§ EXCERPTED PASSAGE:
Tau^{2} Hydrae

Observation data Epoch J2000.0 Equinox J2000.0 (ICRS)
- Constellation: Hydra
- Right ascension: 09^{h} 31^{m} 58.92729^{s}
- Declination: −01° 11′ 04.7899″
- Apparent magnitude (V): +4.56

Characteristics
- Spectral type: A3 V
- U−B color index: +0.06
- B−V color index: +0.11
- Variable type: Suspected

Astrometry
- Radial velocity (R_{v}): +3.9±0.4 km/s
- Proper motion (μ): RA: −12.60 mas/yr Dec.: −3.99 mas/yr
- Parallax (π): 6.30±0.72 mas
- Distance: approx. 520 ly (approx. 160 pc)
- Absolute magnitude (M_{V}): −1.43

Details
- Radius: 4.5 R_{☉}
- Luminosity: 285 L_{☉}
- Temperature: 7,918 K
- Rotational velocity (v sin i): 54.0±0.6 km/s
- Other designations: τ^{2} Hya, 32 Hydrae, BD−00°2211, HD 82446, HIP 46776, HR 3787, SAO 136932.

Database references
- SIMBAD: data

= Tau2 Hydrae =

Binary star system in the constellation Hydra

Tau^{2} Hydrae is a probable astrometric binary star system in the equatorial constellation of Hydra. Based upon an annual parallax shift of 6.30 mas as seen from Earth, it is located around 520 light years from the Sun. The brighter component is visible to the naked eye with an apparent visual magnitude of +4.56.

The primary member, component A, is an A-type main sequence star with a stellar classification of A3 V. It is a suspected variable of unknown type, with an amplitude of 0.06 in visual magnitude. The star has around 4.5 times the radius of the Sun and is radiating about 285 times the solar luminosity from its photosphere at an effective temperature of 7,918 K.

This star along with τ^{1} Hydrae, ι Hydrae and 33 Hydrae (A Hydrae) were traditionally known as Ukdah, Arabic for "knot". The name Ukdah is now officially applied to ι Hydrae.

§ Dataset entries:
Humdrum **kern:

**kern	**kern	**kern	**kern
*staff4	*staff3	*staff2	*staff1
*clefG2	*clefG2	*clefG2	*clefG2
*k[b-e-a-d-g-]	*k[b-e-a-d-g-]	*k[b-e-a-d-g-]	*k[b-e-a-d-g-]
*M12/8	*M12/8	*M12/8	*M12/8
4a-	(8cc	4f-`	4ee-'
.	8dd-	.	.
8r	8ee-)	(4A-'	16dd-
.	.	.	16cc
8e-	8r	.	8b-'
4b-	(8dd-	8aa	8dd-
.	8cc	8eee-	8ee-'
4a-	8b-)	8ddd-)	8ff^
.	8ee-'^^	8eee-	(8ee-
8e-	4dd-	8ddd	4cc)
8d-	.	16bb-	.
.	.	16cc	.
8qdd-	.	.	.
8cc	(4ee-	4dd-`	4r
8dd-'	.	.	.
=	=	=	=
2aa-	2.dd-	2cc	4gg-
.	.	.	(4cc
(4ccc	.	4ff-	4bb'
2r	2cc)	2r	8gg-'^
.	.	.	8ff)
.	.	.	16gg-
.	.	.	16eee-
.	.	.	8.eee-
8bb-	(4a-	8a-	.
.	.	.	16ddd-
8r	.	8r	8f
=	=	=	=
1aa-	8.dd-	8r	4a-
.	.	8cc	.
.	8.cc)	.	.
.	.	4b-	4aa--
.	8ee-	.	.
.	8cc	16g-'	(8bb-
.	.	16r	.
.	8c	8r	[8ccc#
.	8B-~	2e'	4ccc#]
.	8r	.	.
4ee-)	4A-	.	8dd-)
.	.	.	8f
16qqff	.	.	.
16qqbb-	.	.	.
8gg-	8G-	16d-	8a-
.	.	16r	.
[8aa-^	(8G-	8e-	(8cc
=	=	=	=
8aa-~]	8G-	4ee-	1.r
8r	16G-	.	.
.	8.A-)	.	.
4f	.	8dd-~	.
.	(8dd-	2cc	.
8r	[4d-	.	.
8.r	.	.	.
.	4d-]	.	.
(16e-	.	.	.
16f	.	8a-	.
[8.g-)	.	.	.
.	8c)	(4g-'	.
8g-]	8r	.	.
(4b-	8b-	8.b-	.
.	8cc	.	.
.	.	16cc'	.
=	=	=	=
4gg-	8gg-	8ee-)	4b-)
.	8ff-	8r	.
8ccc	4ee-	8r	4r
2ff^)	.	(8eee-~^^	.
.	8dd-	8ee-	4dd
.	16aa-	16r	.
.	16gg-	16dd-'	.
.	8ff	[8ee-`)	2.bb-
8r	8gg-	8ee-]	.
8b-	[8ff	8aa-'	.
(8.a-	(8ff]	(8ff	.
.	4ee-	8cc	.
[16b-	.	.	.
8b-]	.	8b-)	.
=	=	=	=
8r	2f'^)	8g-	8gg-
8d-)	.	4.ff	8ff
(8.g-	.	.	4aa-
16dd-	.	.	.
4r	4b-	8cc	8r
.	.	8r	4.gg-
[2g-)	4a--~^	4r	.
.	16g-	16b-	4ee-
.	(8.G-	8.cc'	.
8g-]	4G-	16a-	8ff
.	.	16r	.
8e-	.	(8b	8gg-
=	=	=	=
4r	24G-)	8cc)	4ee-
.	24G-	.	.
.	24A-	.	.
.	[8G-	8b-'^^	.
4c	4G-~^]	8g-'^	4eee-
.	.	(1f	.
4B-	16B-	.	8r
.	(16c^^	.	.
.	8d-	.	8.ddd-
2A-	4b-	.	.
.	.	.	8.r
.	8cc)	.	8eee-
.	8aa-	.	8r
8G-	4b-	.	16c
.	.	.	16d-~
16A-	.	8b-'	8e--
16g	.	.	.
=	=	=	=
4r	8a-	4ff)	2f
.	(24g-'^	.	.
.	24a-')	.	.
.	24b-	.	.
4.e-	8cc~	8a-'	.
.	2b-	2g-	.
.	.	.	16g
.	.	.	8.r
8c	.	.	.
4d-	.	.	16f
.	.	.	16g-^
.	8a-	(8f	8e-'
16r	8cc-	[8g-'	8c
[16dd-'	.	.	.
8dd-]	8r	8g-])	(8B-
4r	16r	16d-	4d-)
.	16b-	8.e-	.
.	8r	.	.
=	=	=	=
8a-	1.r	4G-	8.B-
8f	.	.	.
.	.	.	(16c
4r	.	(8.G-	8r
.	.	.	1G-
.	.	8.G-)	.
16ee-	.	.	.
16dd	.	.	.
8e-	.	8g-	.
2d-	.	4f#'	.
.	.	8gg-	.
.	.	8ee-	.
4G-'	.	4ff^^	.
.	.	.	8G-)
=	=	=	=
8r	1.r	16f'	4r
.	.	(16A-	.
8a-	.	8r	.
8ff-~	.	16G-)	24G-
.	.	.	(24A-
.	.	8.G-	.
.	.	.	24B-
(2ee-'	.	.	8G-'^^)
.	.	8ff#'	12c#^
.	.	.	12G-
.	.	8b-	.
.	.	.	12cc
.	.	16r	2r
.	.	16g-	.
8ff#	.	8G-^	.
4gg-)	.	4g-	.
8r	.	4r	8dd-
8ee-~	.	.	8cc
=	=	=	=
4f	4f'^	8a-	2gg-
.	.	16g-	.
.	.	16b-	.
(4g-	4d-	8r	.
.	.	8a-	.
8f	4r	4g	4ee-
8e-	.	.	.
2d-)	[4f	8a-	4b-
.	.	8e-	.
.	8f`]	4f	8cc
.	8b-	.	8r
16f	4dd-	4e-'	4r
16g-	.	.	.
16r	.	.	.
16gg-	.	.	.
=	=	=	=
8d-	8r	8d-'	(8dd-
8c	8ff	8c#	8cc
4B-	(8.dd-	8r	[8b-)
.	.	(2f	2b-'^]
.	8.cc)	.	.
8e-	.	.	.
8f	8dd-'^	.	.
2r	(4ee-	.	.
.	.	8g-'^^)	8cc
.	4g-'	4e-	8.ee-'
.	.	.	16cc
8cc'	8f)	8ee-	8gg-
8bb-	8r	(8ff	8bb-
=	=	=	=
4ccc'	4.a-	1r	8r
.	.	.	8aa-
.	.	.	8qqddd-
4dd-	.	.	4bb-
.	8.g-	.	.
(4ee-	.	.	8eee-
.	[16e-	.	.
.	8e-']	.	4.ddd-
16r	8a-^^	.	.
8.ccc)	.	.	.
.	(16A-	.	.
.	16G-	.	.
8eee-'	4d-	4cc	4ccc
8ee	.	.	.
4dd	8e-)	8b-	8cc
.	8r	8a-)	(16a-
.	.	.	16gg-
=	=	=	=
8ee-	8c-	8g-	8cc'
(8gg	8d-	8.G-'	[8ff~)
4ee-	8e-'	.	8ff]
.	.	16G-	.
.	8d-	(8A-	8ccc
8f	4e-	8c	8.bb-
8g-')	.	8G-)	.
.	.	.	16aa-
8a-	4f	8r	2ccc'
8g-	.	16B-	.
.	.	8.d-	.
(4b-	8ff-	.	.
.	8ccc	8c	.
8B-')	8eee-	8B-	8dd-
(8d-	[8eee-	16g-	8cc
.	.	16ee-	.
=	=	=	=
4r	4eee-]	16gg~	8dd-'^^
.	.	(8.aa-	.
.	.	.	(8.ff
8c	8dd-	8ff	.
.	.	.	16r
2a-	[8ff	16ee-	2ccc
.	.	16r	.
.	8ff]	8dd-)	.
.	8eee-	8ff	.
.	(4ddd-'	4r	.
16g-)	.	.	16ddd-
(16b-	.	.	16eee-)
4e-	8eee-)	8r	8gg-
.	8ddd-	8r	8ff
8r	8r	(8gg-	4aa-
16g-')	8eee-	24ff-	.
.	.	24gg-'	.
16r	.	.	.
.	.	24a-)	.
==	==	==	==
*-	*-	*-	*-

§ EXERCISE 1:
Answer these questions using the Tau² Hydrae page, each on its own line:
(a) What stellar classification is given for component A?
(b) What does the Arabic name Ukdah mean?
(c) How many times the radius of the Sun is the primary star's radius?
§ EXERCISE 2: Summarize the Tau² Hydrae page in two sentences.
§ EXERCISE 3: Retype the part of the Tau² Hydrae page starting at "Binary star system in the constellation" and ending at "of 7,918 K.".
These records were taken from a separate source.

§ EXERCISE SOLUTION 1:
(a) A3 V
(b) "Knot"
(c) Around 4.5 times

§ EXERCISE SOLUTION 2: Tau² Hydrae is a probable astrometric binary star system in the constellation Hydra, located around 520 light years from the Sun, and its brighter component is visible to the naked eye at an apparent visual magnitude of +4.56. The primary is an A-type main sequence star and suspected variable with about 4.5 times the Sun's radius and 285 times its luminosity, and the star was traditionally grouped with three others under the name Ukdah, Arabic for "knot."

§ EXERCISE SOLUTION 3:
Binary star system in the constellation Hydra

Tau^{2} Hydrae is a probable astrometric binary star system in the equatorial constellation of Hydra. Based upon an annual parallax shift of 6.30 mas as seen from Earth, it is located around 520 light years from the Sun. The brighter component is visible to the naked eye with an apparent visual magnitude of +4.56.

The primary member, component A, is an A-type main sequence star with a stellar classification of A3 V. It is a suspected variable of unknown type, with an amplitude of 0.06 in visual magnitude. The star has around 4.5 times the radius of the Sun and is radiating about 285 times the solar luminosity from its photosphere at an effective temperature of 7,918 K.